Oracle's Steve Daheb on making automated databases available to enterprises on-premise

Oracle's Steve Daheb on making automated databases available to enterprises on-premise
Steve Daheb
7 May, 2019

US-based Oracle Corp. will soon be bringing its automated database on the premises of enterprises, a feature that has been available only on the business software maker’s cloud till now.

In an interview with TechCircle, senior vice-president of Oracle Cloud Steve Daheb said that, keeping in mind compliance issues and data sovereignty laws globally, the company will serve its customers. 

“We are putting the cloud behind a firewall for some companies from a compliance perspective, which can't have their data anywhere else. For us, it is the same technology, same services and we will be offering autonomous (automated) database on premises soon,” said Daheb. 

This could mean more business for the company in countries like India, where firms take a hybrid approach, which is to say they store some data on premises and some on the cloud.

Vaibhav Gawde, head of solution consulting at Oracle India, in an earlier interview with TechCircle, had said that the company was in the process of pushing its autonomous cloud solutions to customers of its database management system, particularly in the banking, financial services and insurance (BFSI) and telecom sectors.

Daheb also took a swipe at cloud competitor and market leader Amazon Web Services (AWS), saying that it was not possible for AWS to have these conversations with enterprises as it did not have a solution for customers that are required to store some of the data on premises due to compliance issues or certain characteristics of apps that do not allow for migration to the cloud. 

“There might be some apps which may move right away while there are others that might stay on premises, either due to data sovereignty issues in some regions or other reasons. We are in a good position as the Amazons of the world cannot have that conversation. We continue to sell you licences on premises and we can create a hybrid cloud model,” added Daheb.

Although Oracle had celebrated what it said was a “stellar quarter”, revenues from cloud services and licence support for the three months to February-end were up one per cent, or four per cent in constant currency, at $6.7 billion, compared to the same quarter a year earlier.

Daheb did not reveal the percentage of customers that have signed up for the autonomous database on premises. However, he did claim a significant edge over competition.
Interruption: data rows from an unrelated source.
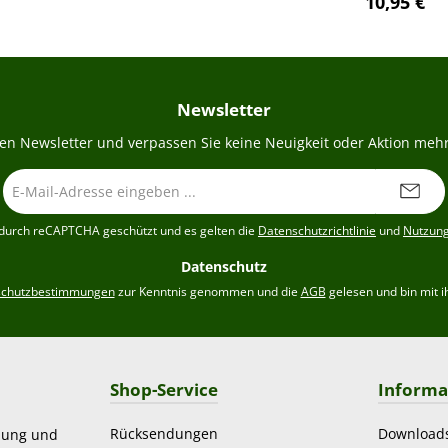
Regulärer 
10,95 €
Newsletter
en Newsletter und verpassen Sie keine Neuigkeit oder Aktion mehr
E-
Mail-
Adresse
t durch reCAPTCHA geschützt und es gelten die
Datenschutzrichtlinie
und
Nutzun
*
Datenschutz
schutzbestimmungen
zur Kenntnis genommen und die
AGB
gelesen und bin mit i
Shop-Service
Informa
Rücksendungen
Download
zung und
“We are able to shift the conversation with enterprises on cost savings. We are 14 times faster than Amazon. That's a big driver, as is security and cost performance. Now buyers can focus on other customer-facing issues,” said Daheb.

In an earlier interview with TechCircle, Oracle India managing director Shailender Kumar had said that the company had lowered costs and was offering more flexibility in order to compete with rivals.

"We have a Universal Credits system, wherein customers can buy any kind of cloud service. With Universal Credits, customers have one simple contract that provides unlimited access to all current and future Oracle PaaS and IaaS services, spanning Oracle Cloud and Oracle Cloud at Customer," Kumar had said.

The conversation around data sovereignty and security becomes more relevant at a time when Oracle has lost out to AWS and Microsoft on the vendors’ shortlist for US government’s Joint Enterprise Defense Infrastructure award for a 10-year single-vendor military procurement of cloud services. Oracle has appealed to be back in the running. 

Note: The author is at an Oracle conference in California, US at the company's invitation.